Two in-frame startcodons are present, one before the stopcodon of pol, and one after this stopcodon. The env ORF is interrupted by a single stopcodon, leading to translation termination at amino acid position 442 (TGG (Trp) → TGA at position 8359 of the provirus). In the putative second provirus on chromosome 5, the env reading frame is not interrupted by such a stopcodon and is completely open. No significant reading frame preceded by a startcodon is found downstream of the env gene, suggesting that EqERV-beta1 does not encode a MMTV-like superantigen. At present, no beta-retrovirus other than MMTV is known to encode such a superantigen.

3.6. Phylogenetic Analysis of EqERV-Beta1

Phylogenetic analysis of the translated pol gene of EqERV-beta1 was performed using the Neighbor-Joining option in MEGA4.0 and reference sequences from beta- and delta-retroviruses.
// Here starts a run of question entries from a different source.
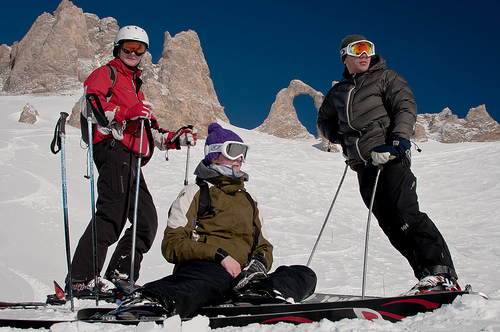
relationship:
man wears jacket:
[63, 24, 199, 295] [38, 59, 235, 179]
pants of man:
[348, 167, 452, 278] [313, 31, 456, 292]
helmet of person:
[111, 19, 176, 77] [69, 39, 197, 297]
An aligned fragment of the pol gene surrounding the conserved YMDD motif is shown in Figure 3. EqERV-beta1 pol most closely resembles a not yet described retroviral integration from the cow (Accession number AC150855, BAC CH240-472P12 from Bos taurus) that was retrieved after BLASTing the NCBI nucleotide collection with the EqRV-beta1 pol sequence, and both strongly cluster together with MMTV (Figure 4). Beta-retroviruses from sheep and goats are only distantly related to EqERV-beta1, as is another retrovirus from cattle, BERV-beta3.
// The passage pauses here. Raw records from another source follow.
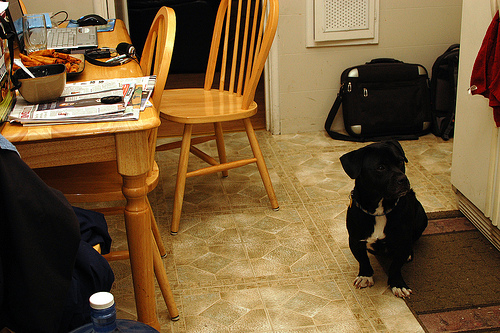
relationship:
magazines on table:
[17, 75, 155, 121] [0, 15, 180, 331]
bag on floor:
[325, 58, 434, 142] [159, 140, 459, 331]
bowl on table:
[17, 67, 65, 103] [0, 15, 180, 331]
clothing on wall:
[468, 11, 499, 132] [452, 2, 499, 250]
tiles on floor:
[158, 136, 341, 327] [159, 140, 459, 331]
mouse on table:
[78, 15, 106, 27] [0, 15, 180, 331]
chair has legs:
[162, 0, 284, 235] [159, 117, 279, 236]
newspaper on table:
[18, 86, 120, 116] [0, 15, 180, 331]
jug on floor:
[64, 289, 160, 331] [159, 140, 459, 331]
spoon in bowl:
[14, 58, 36, 81] [17, 67, 65, 103]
4. Discussion and Conclusions

Searching the draft version of the horse genome for endogenous retrovirus sequences revealed that gamma- and beta-retroviral elements are abundant. However, gamma-retroviral integrations were fragmented, and no intact provirus was found, suggesting that infection of the horse ancestor with gamma-retroviruses occurred a long time ago. A full-length beta-retrovirus was detected on horse chromosome 5. The provirus that was named EqERV-beta1 is the first endogenous equine beta-retrovirus. It is the result of a relatively recent integration, and conserves almost complete coding capacity; only a single stop codon is found in the env gene. As this stop codon is not seen in mRNA isolated from horse tissue, it might be a sequencing artifact. No other full-length EqERV-beta1 proviruses are found on other chromosomes. The overwhelming presence of single LTRs with very high homology to EqERV-beta1 suggests that an ancestor of the modern horse experienced massive integration of an infecting beta-retrovirus at a relatively short period in evolution less than possibly 0.5 million years ago, but was able to eliminate most coding regions from its DNA. Although horse-breeds from around the world are closely related [12], it could be that haplotypes differ with respect to EqERV-beta1 integrations, and additional elements could be present in breeds other than Thoroughbreds from which the draft genome was generated. It might also be interesting to look for EqERV-beta1 homologues in the donkey (Equus asinus), a related species that did not share geography with horses in the recent past (it does so now after domestication, however).

EqERV-beta1 is most similar to an unclassified endogenous retrovirus from the bovine genome, and to MMTV, a murine retrovirus. Horses and cattle are large grazing animals that shared habitat and geography in the recent past, so it is not remarkable that both species were infected by a similar virus strain. It is, however, striking that these ungulates were probably infected with a murine virus, as the phylogenetic analysis suggests that MMTV is ancestral to the ungulate viruses. Most likely, many novel retrovirus strains that once represented infectious viruses will be discovered in the near future as more and more genomes of different species are sequenced.